Hälfte der Frauen geht nicht direkt aus Beruf in Pension

WKÖ - ARBEITSMARKTGIPFEL: ANDERL
Ab 2024 wird das Pensionsantrittsalter von Frauen angehoben. Das könnte angesichts der großen Lücken zwischen Pension und Erbwerbstätigkeit zu einem erheblichen Anstieg der Altersarmut führen, wie eine neue Studie zeigt.

Der Befund ist nicht nur ernüchternd, sondern auch erschütterd - mit diesen Worten kommentierte Arbieterkammer-Präsidentin Renate Anderl am Dienstag die Ergebnisse einer von der Arbeiterkammer bei WIFO und FORBA in Auftrag gegebenen Studie.

Der Grund: Nur 48 Prozent der Frauen gingen 2019 direkt aus der aktiven Beschäftigung in Pension. Das sind weniger als noch 2010 (53,3 Prozent). Besonders schlimm ist die Lage im Tourismus und dem Reinigungsbereich. Hier wechselt nur ein Viertel der Frauen direkt aus der Erwerbstätigkeit in die Pension. Auf der anderen Seite waren es in der öffentlichen Verwaltung und den Sozialversicherungen (ohne Beamte) mehr als 70 Prozent. Neben der Branche ist auch die Unternehmensgröße ein wichtiger Faktor. In Großunternehmen (mehr als 1.000 Beschäftigte) gehen zwei Drittel lückenlos in die Pension, in Kleinbetrieben (unter 10 Beschäftigten) ist es nur ein Drittel.

AK: "Stolpern unvorbereitet in Angleichung des Pensionsalters"

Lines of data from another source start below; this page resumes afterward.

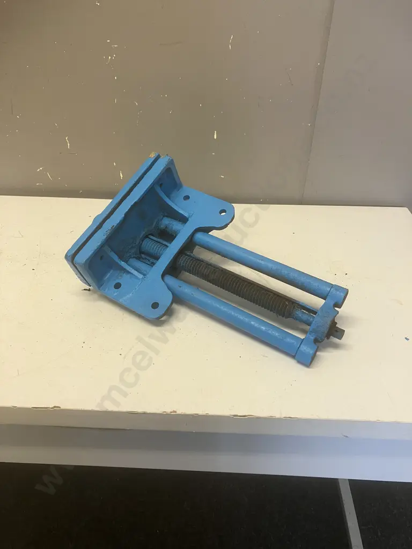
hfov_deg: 49.7
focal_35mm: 28
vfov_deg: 63.4
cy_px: 274
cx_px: 206
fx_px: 444
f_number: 1.8
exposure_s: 1/50
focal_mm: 3.99
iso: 50
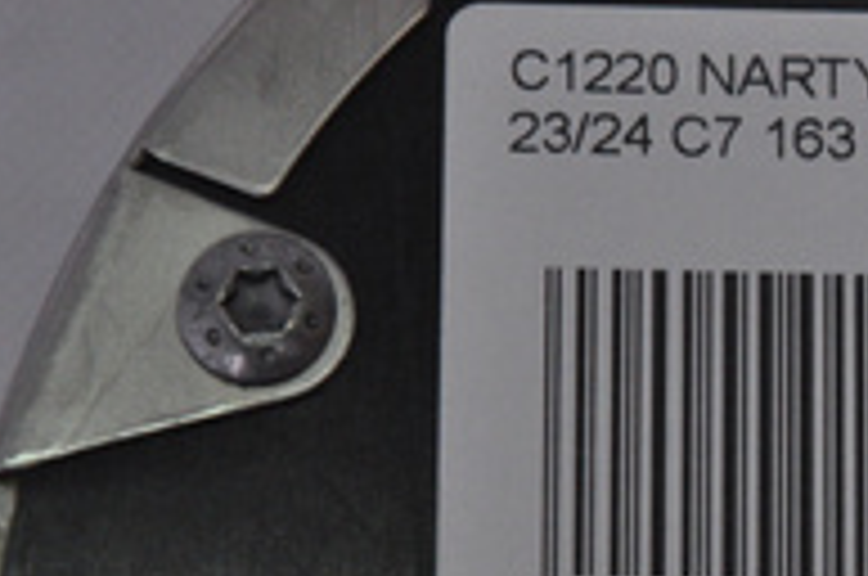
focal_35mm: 368
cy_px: 515
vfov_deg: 3.7
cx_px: 976
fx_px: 8862
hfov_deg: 5.6
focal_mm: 105
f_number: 9.5
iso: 3200
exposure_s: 1/125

Und die Situation werde sich weiterhin verschärfen. Denn die Crux ist folgende: Das Pensionsantrittsalter von Frauen ist zwar in den letzten zehn Jahren gestiegen. Gingen 2010 rund 38 Prozent der Frauen mit 60 Jahren in Pension, lag dieser Anteil 2019 bei fast 70 Prozent. Allerdings steigt die Erwerbslücke zwischen letzter Beschäftigung und dem Zeitpunkt des Pensionsantritts - von mehr als fünf Jahre auf knapp sechs Jahre (von 63 auf 71,9 Monate). Wenn in zweieinhalb Jahren damit begonnen wird, das Frauenpensionsalter anzuhaben (von 2024 bis 2033 von 60 auf 65 Jahre), werde die Lücke weiter anwachsen, erklärten die Studienautorinnen. Für ÖGB-Vizepräsidentin und -Frauenvorsitzende Korinna Schumann heißt dass, dass die Alarmglocken läuten müssten.

Niemand sei auf die Anhebung des Frauenpensionsalters vorbereitet, es komme "eine bedrohliche Situation" auf die Frauen zu, sagte die ÖGB-Vizepräsidentin. Wenn jetzt nicht gehandelt werde, "rollt eine Belastungswelle auf die Frauen zu" und die Altersarmut werde steigen. "Jetzt ist Zeit zu Handeln", richtete sie einen eindringlichen Appell sowohl an die Politik als auch an die Betriebe.

Denn derzeit kann sich mehr als die Hälfte der Frauen über 45 Jahre  laut einer Sonderauswertung des Arbeitsklimaindex 2020 nicht vorstellen, im aktuellen Beruf bis zum gesetzlichen Pensionsantrittsalter durchzuhalten. Noch deutlich höher ist der Anteil in Branchen, in denen hauptsächlich Frauen beschäftigt sind - in der Altenpflege und Behindertenbetreuung 73 Prozent, bei Reinigungskräfte 66 Prozent, in der Pflege und medizinischen Betreuung 62 Prozent.

Was aber kann man tun?

Vor allem müssten die Arbeitsbedingungen so verbessert werden, um gesund bis zum Pensionsantritt arbeiten zu können, forderten Anderl und Schumann. Es brauche altersgerechte Arbeitsplätze, wirksame Arbeitsmarktprogramme für Frauen, Vollzeitangebote für Frauen und eine Verkürzung der Arbeitszeit, weil die vorwiegend von Frauen geleistete Teilzeitarbeit sei häufig eine Arbeitszeitverkürzung auf eigene Kosten. Weiters auf der Forderungsliste steht ein Rechtsanspruch auf Altersteilzeit sowie ein Rechtsanspruch auf einen Kinderbetreuungsplatz ab dem 1. Lebensjahr des Kindes und ein Ausbau der mobilen und stationären Pflege - um Frauen von der Doppel- und Dreifachbelastung zu entlasten.